For the first two-and-a-half days of the festival, we indulged in classic fan behavior. At least I, being a lowly chorus member unburdened with the logistical responsibilities of the core Hopewellians, was free to meander, bounce back and forth between the stages, and spend a good percentage of my first 18 hours on site recreationally stalking Nick Cave. The minutes before our set were the only tense ones. Our preshow band meeting/pep talk/emergency rehearsal of daunting harmonies was truncated dramatically by last-minute orders from the stage manager to arrive early. While setting up, soundchecking and adorning the stage with fake ivy, as is Hopewell custom, Russo observed, “There’s no one here but my brothers.” Mild panic in the choir.
But as set-up progressed, and we retreated to the back door for procrastination cigarettes, the room was populated, just like every set for every band at ATP had gone.

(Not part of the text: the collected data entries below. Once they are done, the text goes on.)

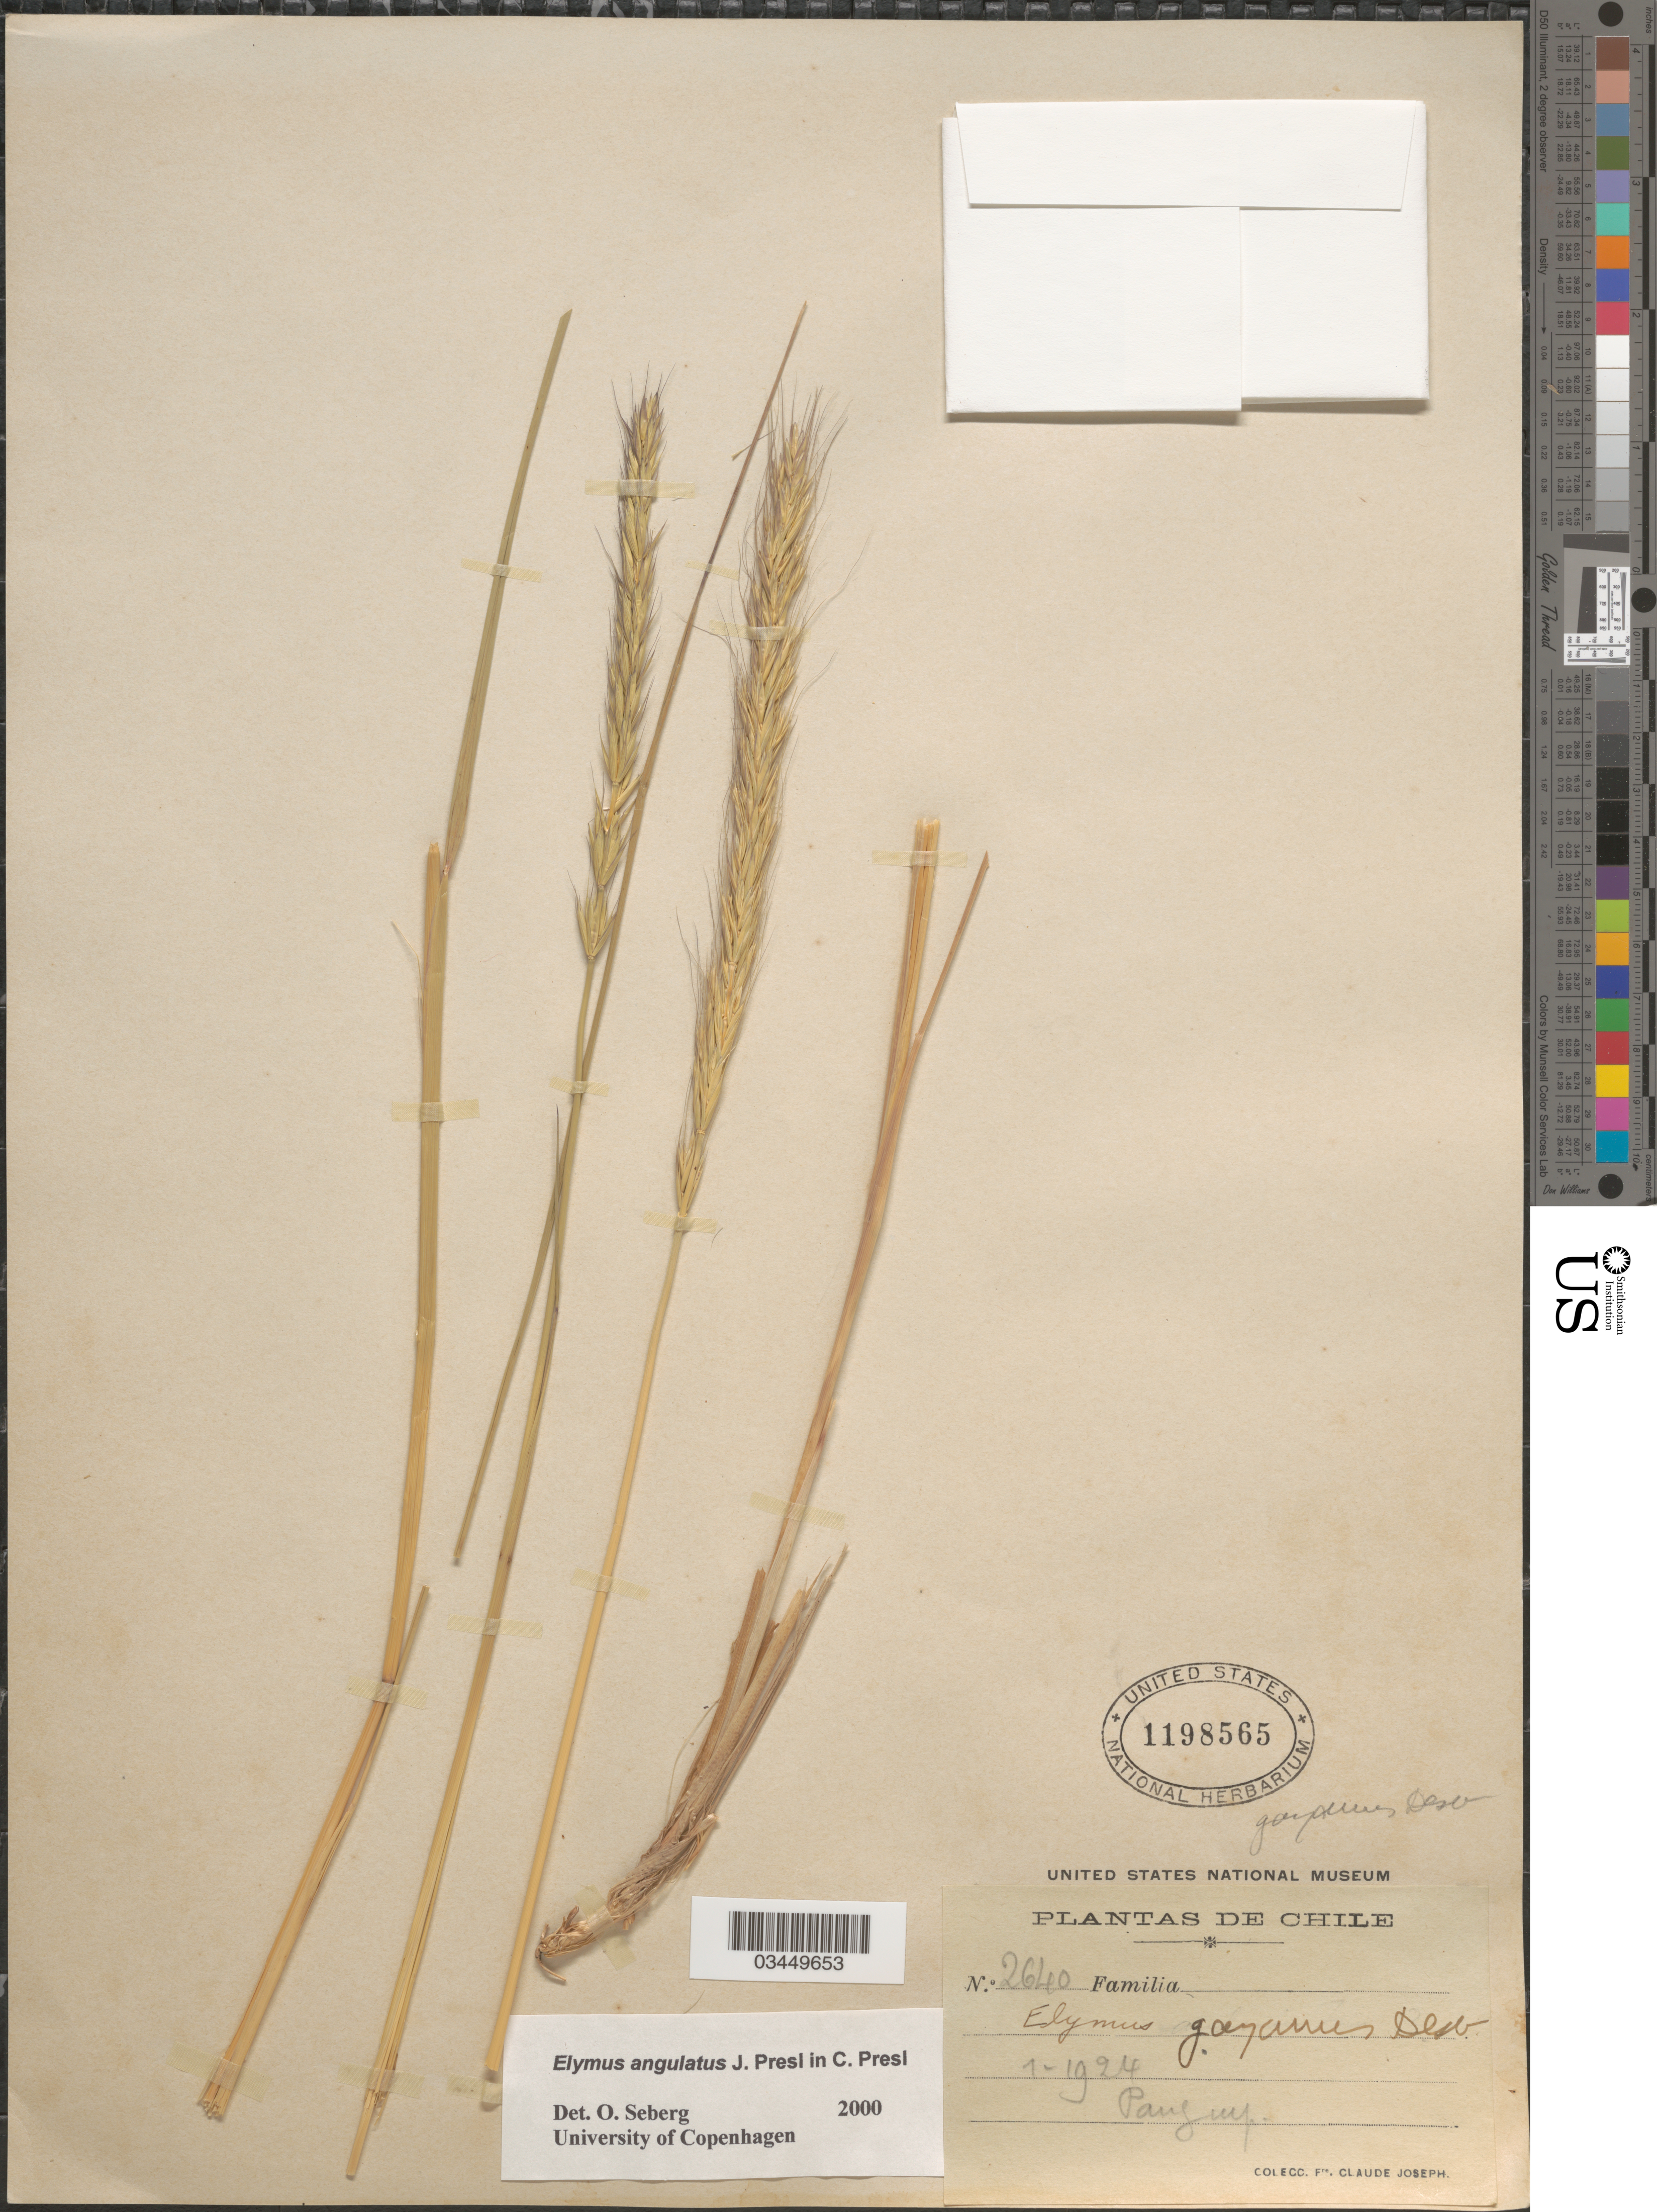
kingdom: Plantae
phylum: Tracheophyta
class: Liliopsida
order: Poales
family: Poaceae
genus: Elymus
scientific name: Elymus angulatus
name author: J. Presl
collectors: Bro. Claude-Joseph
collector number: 2640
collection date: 1924-01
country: Chile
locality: Pangue.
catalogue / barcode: US 1198565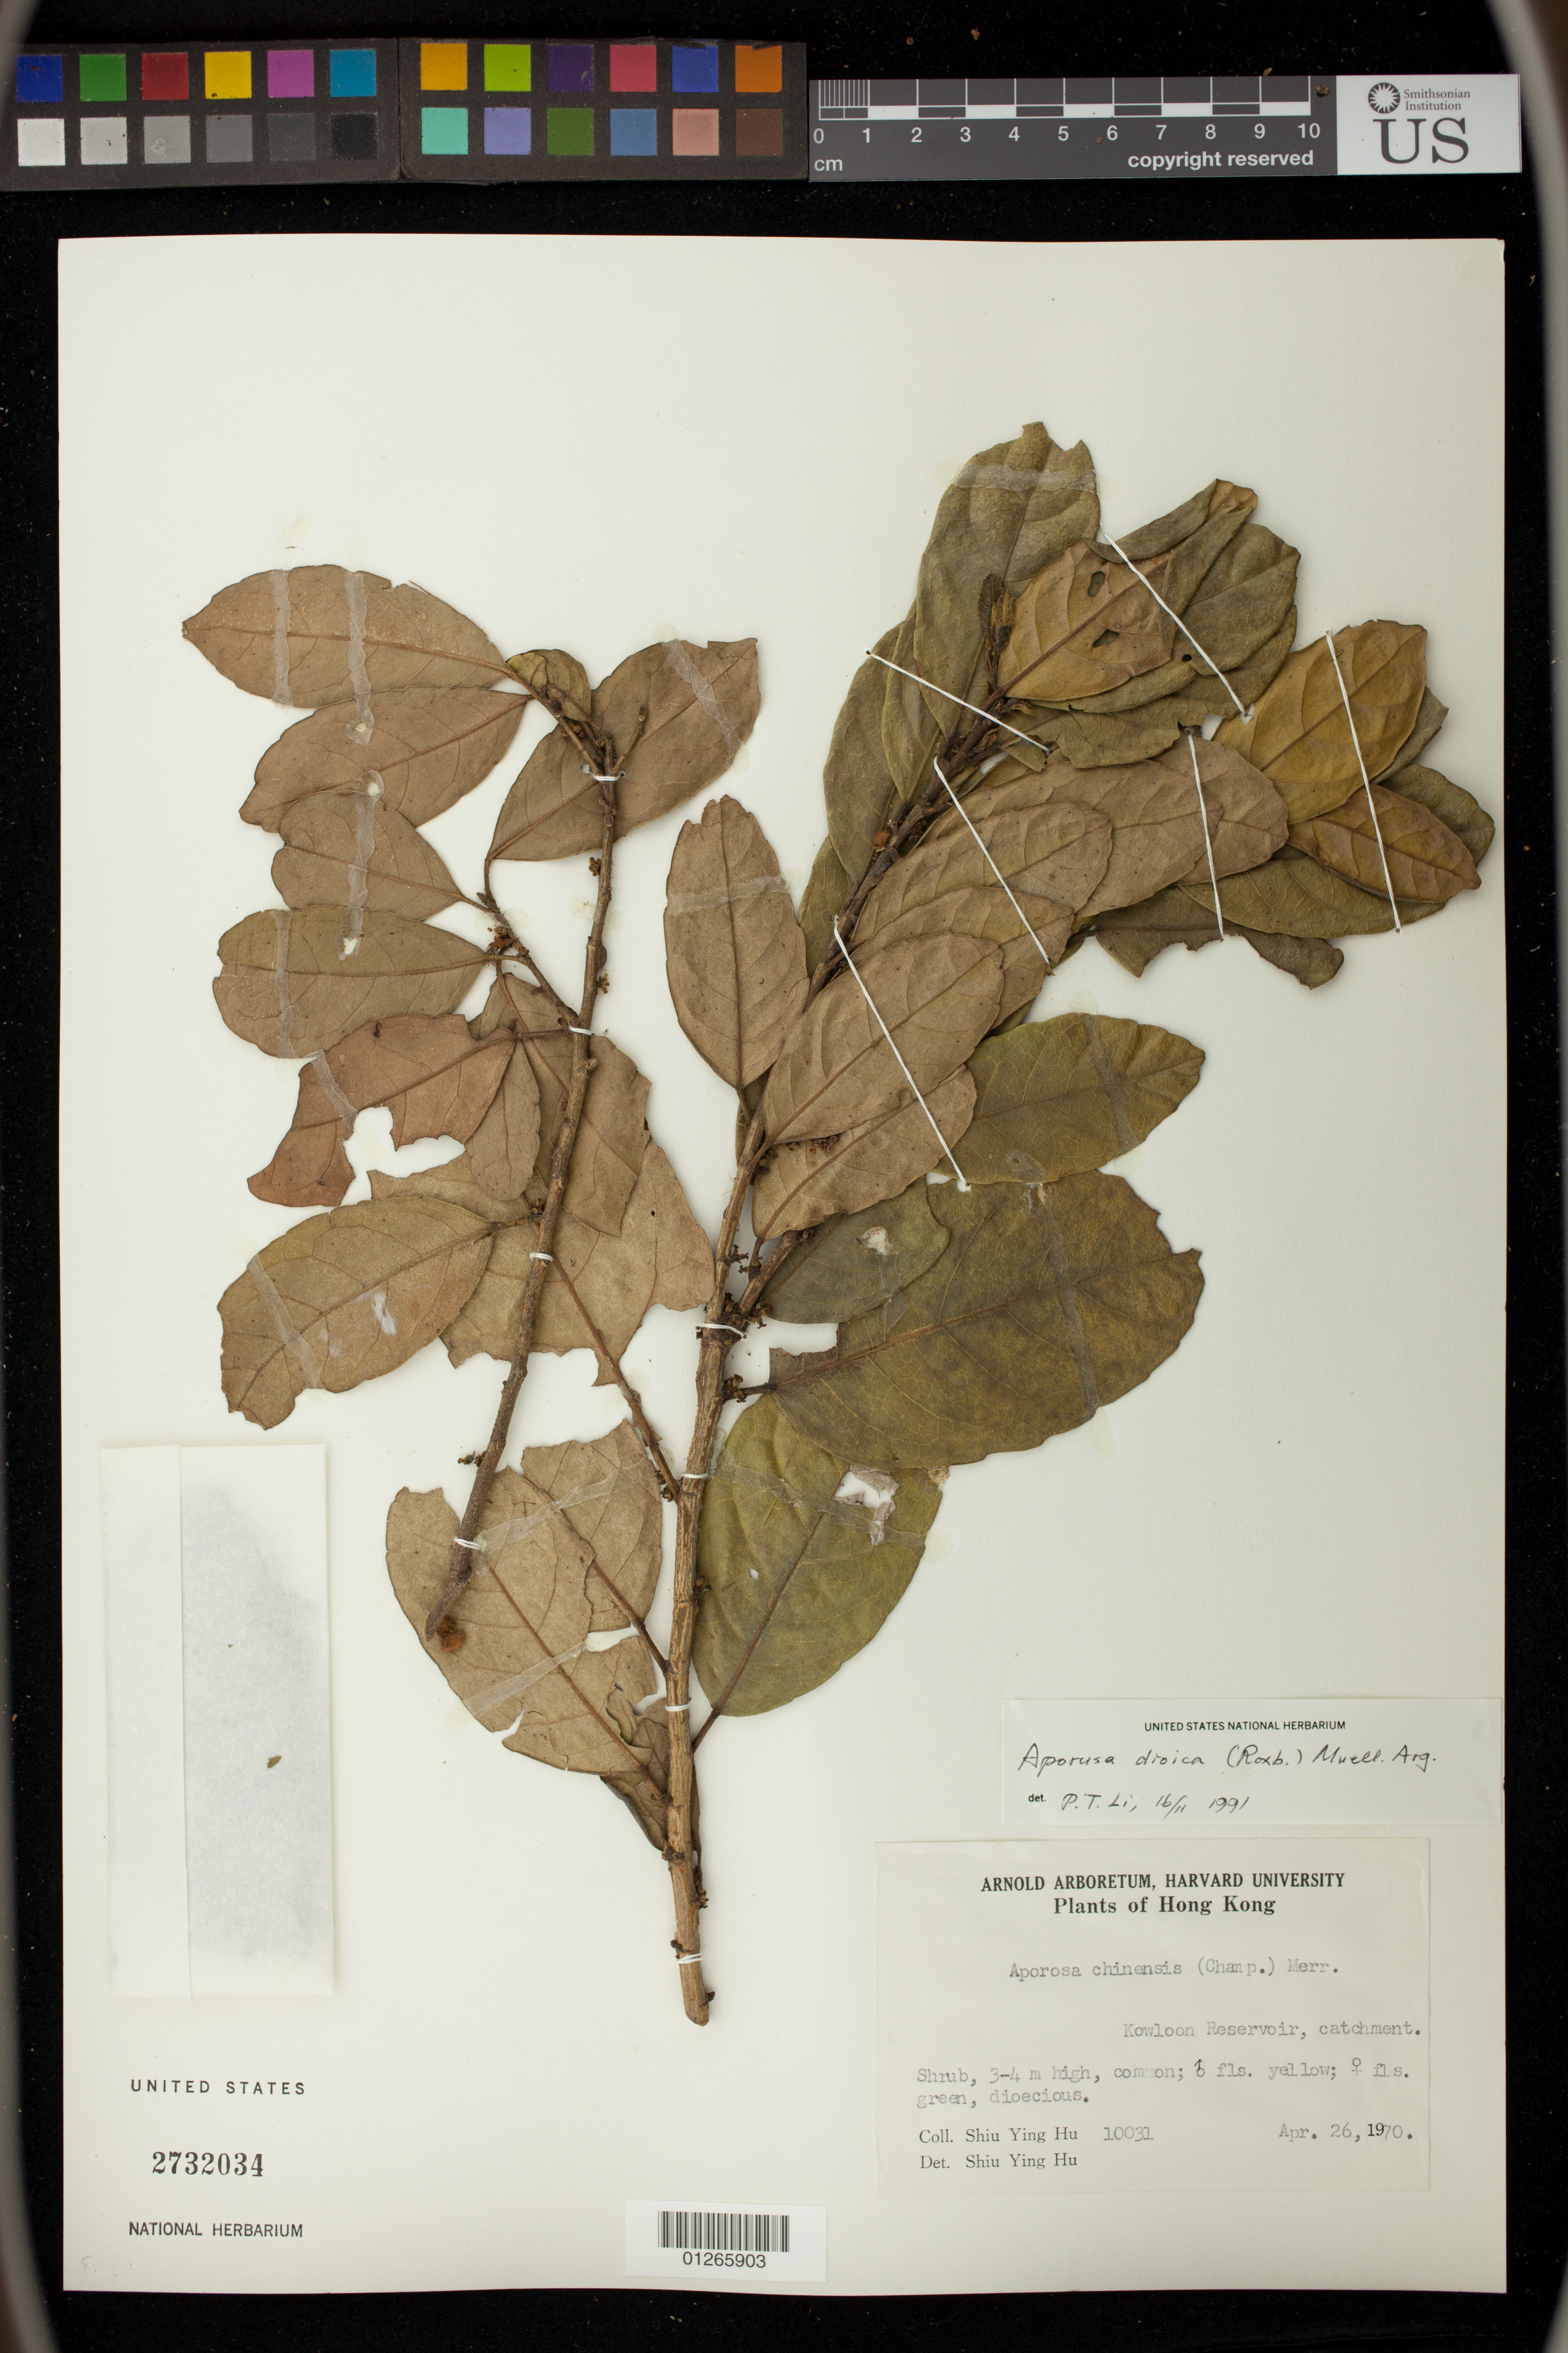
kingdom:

And by the guitar-noise intro, we had a proper audience that stretched far back into the weird, low-ceilinged banquet hall that was Stage 2. There was a clear line between the Pitchfork-touted newcomers and the Lips’-curated, dedicatedly weird rock lifers, and the most victorious moment for Hopewell, in retrospect, was being counted among the latter, and playing a set that fit in so eloquently."